The Bhagavata Purana gives an alternate list, wherein it numerically lists out 22 Vishnu avatars in chapter 1.3
- Four Kumaras (Catursana): the four Sons of god Brahma and exemplified the path of devotion
- Varaha: The divine warthog who lifts earth from cosmic waters
- Narada: the divine-sage who travels the worlds as a devotee of Vishnu
- Nara-Narayana: the twin-sages
- Kapila: a renowned sage spoken of in the Mahabharata, son of Kardama Muni and Devahuti and sometimes identified with the founder of the Samkhya school of philosophy
- Dattatreya: the combined avatar of the Hindu trinity Brahma, Vishnu and Shiva.

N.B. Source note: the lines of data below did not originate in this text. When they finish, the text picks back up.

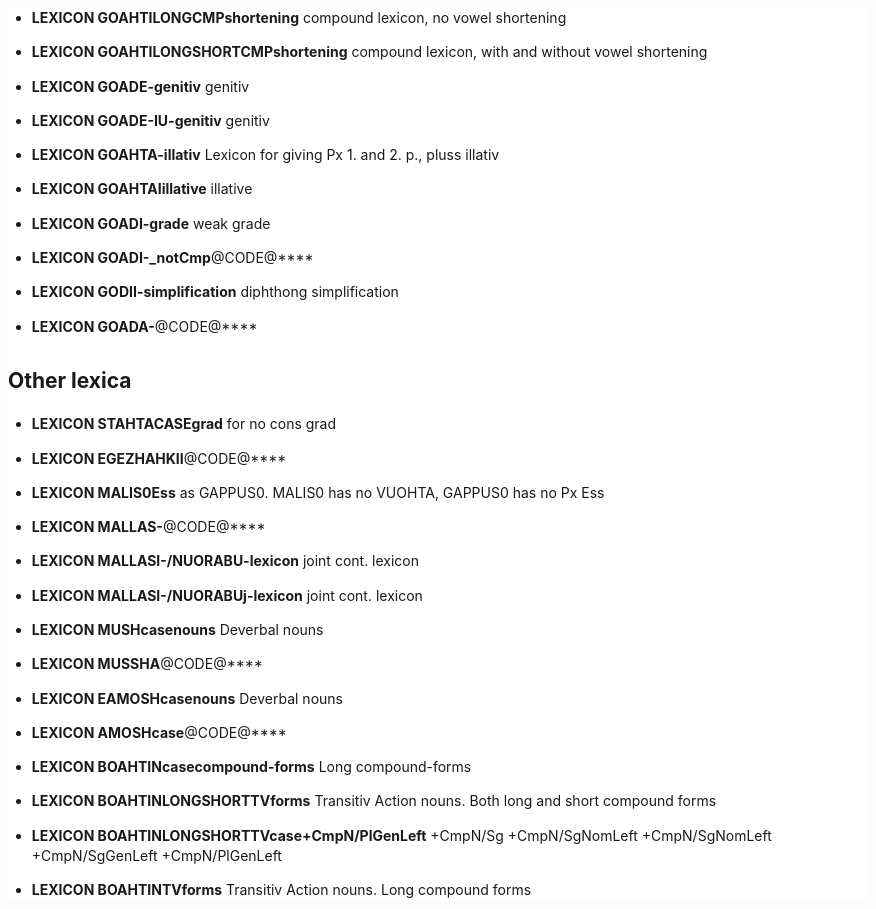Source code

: * **LEXICON GOAHTILONGCMPshortening** compound lexicon, no vowel shortening

* **LEXICON GOAHTILONGSHORTCMPshortening** compound lexicon, with and without vowel shortening



* **LEXICON GOADE-genitiv** genitiv

* **LEXICON GOADE-IU-genitiv** genitiv


* **LEXICON GOAHTA-illativ** Lexicon for giving Px 1. and 2. p., pluss illativ

* **LEXICON GOAHTAIillative** illative

* **LEXICON GOADI-grade** weak grade

* **LEXICON GOADI-_notCmp**@CODE@****


* **LEXICON GODII-simplification** diphthong simplification


* **LEXICON GOADA-**@CODE@****

## Other lexica

* **LEXICON STAHTACASEgrad** for no cons grad


* **LEXICON EGEZHAHKII**@CODE@****



* **LEXICON MALIS0Ess** as GAPPUS0. MALIS0 has no VUOHTA, GAPPUS0 has no Px Ess

* **LEXICON MALLAS-**@CODE@****

* **LEXICON MALLASI-/NUORABU-lexicon** joint cont. lexicon

* **LEXICON MALLASI-/NUORABUj-lexicon** joint cont. lexicon



* **LEXICON MUSHcasenouns** Deverbal nouns

* **LEXICON MUSSHA**@CODE@****


* **LEXICON EAMOSHcasenouns**  Deverbal nouns


* **LEXICON AMOSHcase**@CODE@****



* **LEXICON BOAHTINcasecompound-forms**  Long compound-forms




* **LEXICON BOAHTINLONGSHORTTVforms**  Transitiv Action nouns. Both long and short compound forms

* **LEXICON BOAHTINLONGSHORTTVcase+CmpN/PlGenLeft** +CmpN/Sg +CmpN/SgNomLeft +CmpN/SgNomLeft +CmpN/SgGenLeft +CmpN/PlGenLeft




* **LEXICON BOAHTINTVforms**  Transitiv Action nouns. Long compound forms
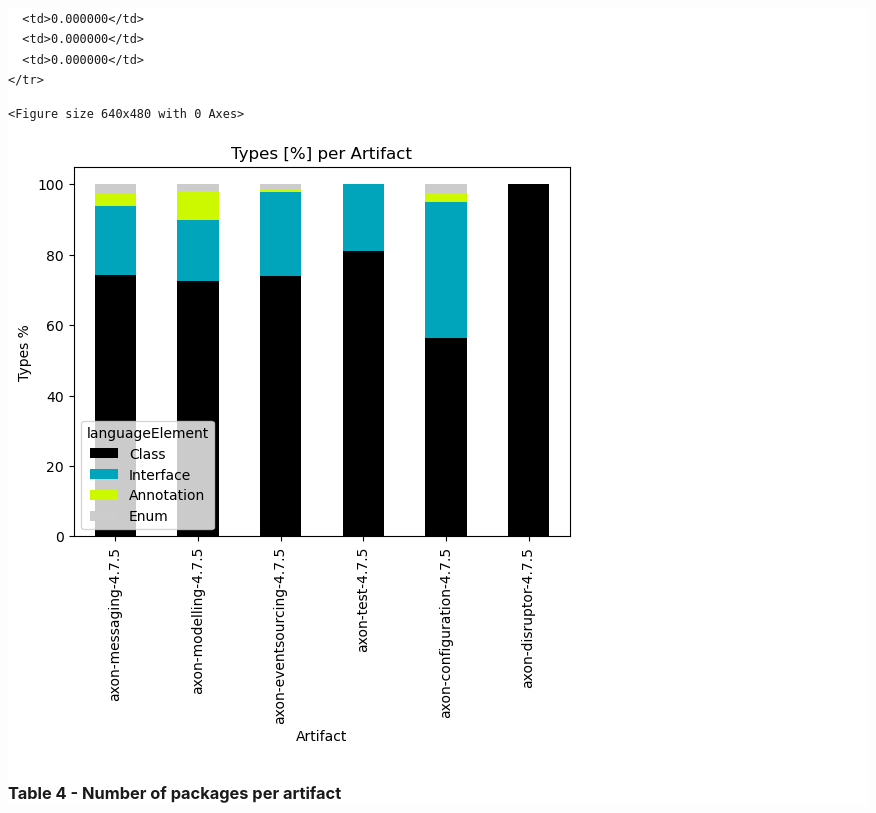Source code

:       <td>0.000000</td>
      <td>0.000000</td>
      <td>0.000000</td>
    </tr>
  </tbody>
</table>
</div>




    <Figure size 640x480 with 0 Axes>



    
![png](Overview_files/Overview_17_1.png)
    


### Table 4 - Number of packages per artifact




<div>
<style scoped>
    .dataframe tbody tr th:only-of-type {
        vertical-align: middle;
    }
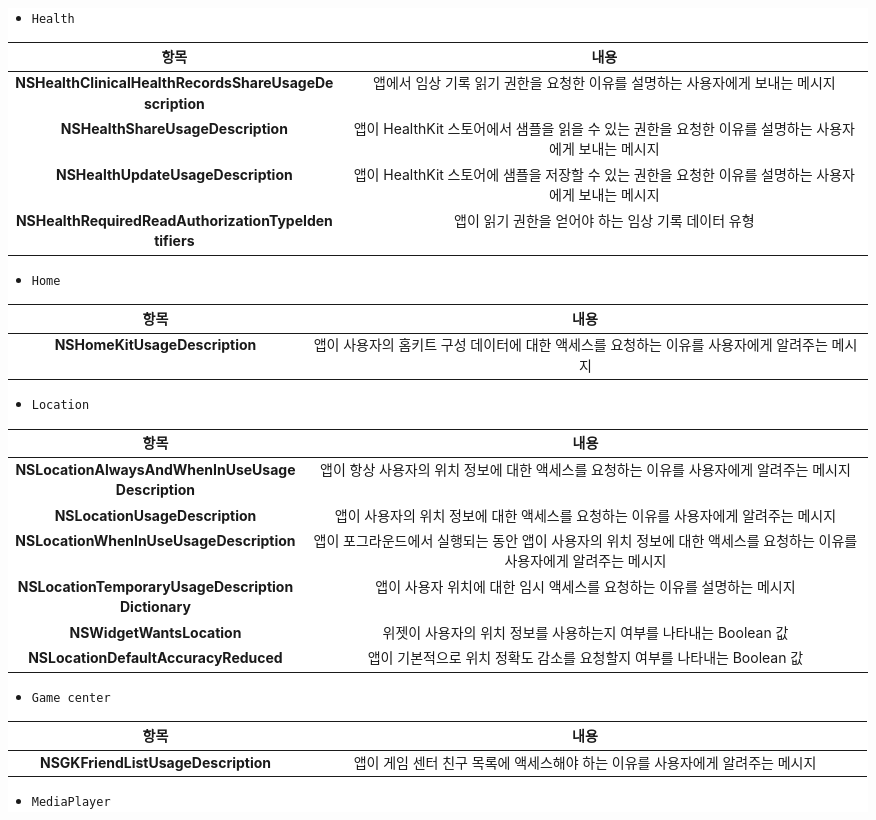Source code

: </div>

* `Health`

<div align='center'>

|항목|내용|
| :--:   | :--:  |
|  **NSHealthClinicalHealthRecordsShareUsageDescription**  | 앱에서 임상 기록 읽기 권한을 요청한 이유를 설명하는 사용자에게 보내는 메시지 |
| **NSHealthShareUsageDescription** | 앱이 HealthKit 스토어에서 샘플을 읽을 수 있는 권한을 요청한 이유를 설명하는 사용자에게 보내는 메시지 |
| **NSHealthUpdateUsageDescription** | 앱이 HealthKit 스토어에 샘플을 저장할 수 있는 권한을 요청한 이유를 설명하는 사용자에게 보내는 메시지 |
| **NSHealthRequiredReadAuthorizationTypeIdentifiers** | 앱이 읽기 권한을 얻어야 하는 임상 기록 데이터 유형 |

</div>

* `Home`

<div align='center'>

|<div style="width:281px">항목</div>|<div style="width:550px">내용</div>|
| :--:   | :--:  |
|  **NSHomeKitUsageDescription**  | 앱이 사용자의 홈키트 구성 데이터에 대한 액세스를 요청하는 이유를 사용자에게 알려주는 메시지 |

</div>

* `Location`

<div align='center'>

| 항목 | 내용 |
| :--:   | :--:  |
|  **NSLocationAlwaysAndWhenInUseUsageDescription**  | 앱이 항상 사용자의 위치 정보에 대한 액세스를 요청하는 이유를 사용자에게 알려주는 메시지 |
| **NSLocationUsageDescription** | 앱이 사용자의 위치 정보에 대한 액세스를 요청하는 이유를 사용자에게 알려주는 메시지 |
| **NSLocationWhenInUseUsageDescription** | 앱이 포그라운드에서 실행되는 동안 앱이 사용자의 위치 정보에 대한 액세스를 요청하는 이유를 사용자에게 알려주는 메시지 |
| **NSLocationTemporaryUsageDescriptionDictionary** | 앱이 사용자 위치에 대한 임시 액세스를 요청하는 이유를 설명하는 메시지 |
| **NSWidgetWantsLocation** | 위젯이 사용자의 위치 정보를 사용하는지 여부를 나타내는 Boolean 값 |
| **NSLocationDefaultAccuracyReduced** | 앱이 기본적으로 위치 정확도 감소를 요청할지 여부를 나타내는 Boolean 값 |

</div>

* `Game center`

<div align='center'>

|<div style="width:281px">항목</div>|<div style="width:550px">내용</div>|
| :--:   | :--:  |
| **NSGKFriendListUsageDescription** | 앱이 게임 센터 친구 목록에 액세스해야 하는 이유를 사용자에게 알려주는 메시지 |

</div>

* `MediaPlayer`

He was born to the sage Atri became a great seer himself
- Yajna: the lord of fire-sacrifice, who was also a previous
- Indra : the lord of heaven
- Rishabha: the father of Bharata Chakravartin and Bahubali
- Prithu: the sovereign-king who milked the earth as a cow to get the world's grain and vegetation and also invented agriculture
- Matsya: A narwhal who guided Manu's ark during the pralaya (deluge) and also killed demon Hayagriva
- Kurma: A giant tortoise who balances Mount Mandara atop his carapace during the churning of cosmic ocean of milk
- Dhanvantari: the father of Ayurvedic medicine and a physician to the Devas
- Mohini: the enchantress
- Narasimha: The man-lion who kills demon Hiranyakashpu
- Vamana: The dwarf-brahmana who takes the three worlds from Bali Maharaj and purifies Him
- Parashurama: The Brahmin warrior with an axe who kills Kartyavira Arjuna and his Kshatriya allies
- Sri Rama: 'Perfect King' from Suryavansha, Subject of Ramayana
- Vyasa: the compiler of the scriptures – Vedas and writer of the scriptures (Puranas) and the epic Mahabharata
- Balarama: Elder brother of Krishna.
- Krishna: Subject of the Mahabharata and the Bhagavad Geethai
- Garuda: Garuda purana
- Kalki: The Divine Lawgiver
Avatars like Hayagriva, Hamsa and Garuda are also mentioned in the Pancharatra making the total of thirty-nine avatars.
However, despite these lists, the commonly accepted number of ten avatars for Vishnu was fixed well before the 10th century CE.
Madhvacharya also regards Gautama Buddha as an avatar of Vishnu.